The hopters blatted downcountry, low and determined, riding the rush of their howling chop-wash.

  Through the open side door, Falk watched their shadow chasing them across the terrain, matching them in a perfect parallel trajectory, sometimes big, as volcanic crags thrust up, sometimes flickering in the salt-gorse, sometimes abruptly small and distant as low dune basins dropped away.

  Lukes re-checked Falk's harness.

  "Don't want you falling out," he said. His voice, halfdrowned by the fan-jets, echoed itself with a tinny delay via the com-plug in Falk's left ear. The payload specialist's voice was being chased by its own fuzzy shadow, just like the hopter.

  There were eight other SOMD servicemen in the hold space, and two other correspondents. One was a technology reporter from thInc, a beardy little nuisance called Jeanot. The other was green hiker girl.

  Lukes finished another stow check, and crossed the deck with the spread gait of a man inured to swell and pitch. He used overhead grip rails with unconscious ease, straphanging like a commuter.

  "What can I tell you?" he asked.

  Falk shrugged.

  Lukes buckled in beside him.

  "Major Selton says we should answer all your questions, demonstrate practice, give you the talk-around."

  "That's why we're here," said Falk.

  Lukes smiled and pinched his fingers and thumb together gently like they were an adjustable wrench.

  "You don't have to shout," he said. "I can hear you fine."

  "Sorry."

  "You want to know about the bird?" Lukes offered. "Standard SOMD gunship and workhorse. We call them Boomers."

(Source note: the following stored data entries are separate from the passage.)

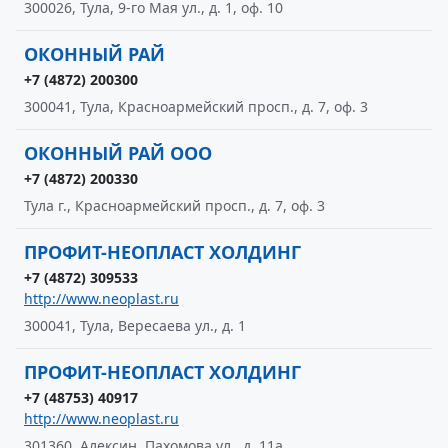
300026, Тула, 9-го Мая ул., д. 1, оф. 10
ОКОННЫЙ РАЙ
+7 (4872) 200300
300041, Тула, Красноармейский просп., д. 7, оф. 3
ОКОННЫЙ РАЙ ООО
+7 (4872) 200330
Тула г., Красноармейский просп., д. 7, оф. 3
ПРОФИТ-НЕОПЛАСТ ХОЛДИНГ
+7 (4872) 309533
http://www.neoplast.ru
300041, Тула, Вересаева ул., д. 1
ПРОФИТ-НЕОПЛАСТ ХОЛДИНГ
+7 (48753) 40917
http://www.neoplast.ru
301360, Алексин, Пахомова ул., д. 11а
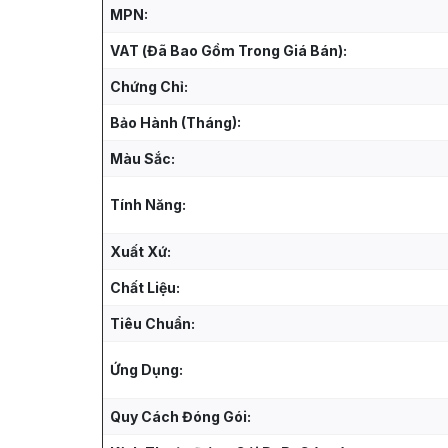
MPN:
VAT (Đã Bao Gồm Trong Giá Bán):
Chứng Chỉ:
Bảo Hành (Tháng):
Màu Sắc:
Tính Năng:
Xuất Xứ:
Chất Liệu:
Tiêu Chuẩn:
Ứng Dụng:
Quy Cách Đóng Gói:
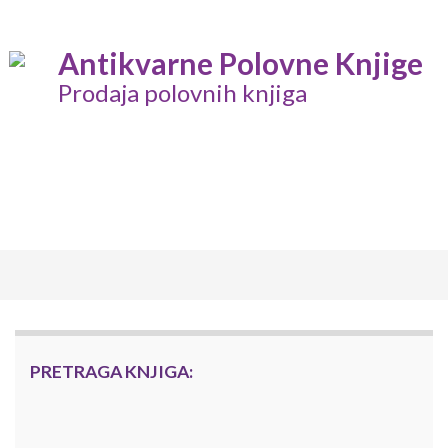
Antikvarne Polovne Knjige
Prodaja polovnih knjiga
Togg
navig
PRETRAGA KNJIGA:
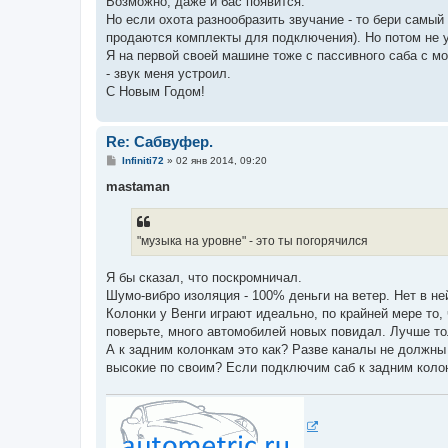
Возможно, даже и бас появится.
н
Но если охота разнообразить звучание - то бери самый
и
е
продаются комплекты для подключения). Но потом не 
Я на первой своей машине тоже с пассивного саба с м
- звук меня устроил.
С Новым Годом!
Re: Сабвуфер.
С
Infiniti72
»
02 янв 2014, 09:20
о
о
mastaman
б
щ
е
н
"музыка на уровне" - это ты погорячился
и
е
Я бы сказал, что поскромничал.
Шумо-вибро изоляция - 100% деньги на ветер. Нет в не
Колонки у Венги играют идеально, по крайней мере то,
поверьте, много автомобилей новых повидал. Лучше тол
А к задним колонкам это как? Разве каналы не должны
высокие по своим? Если подключим саб к задним колон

  "C440 Avery Boreal," Jeanot cut in from his seat nearby. "Quad-engined utility and assault lifters, affectionately known as 'Boomers' or 'Boombirds', a basic retool of the long-serving C400 platform with new-generation instrumentation packages and dermetic-weave six-ply fuselage sheathing. Fabricated by GEO and LowmannEscaper Systems under licence from Avery Daimler Eiser. Forty thousand pound capacity. Top speed two hundred seventy-five knots."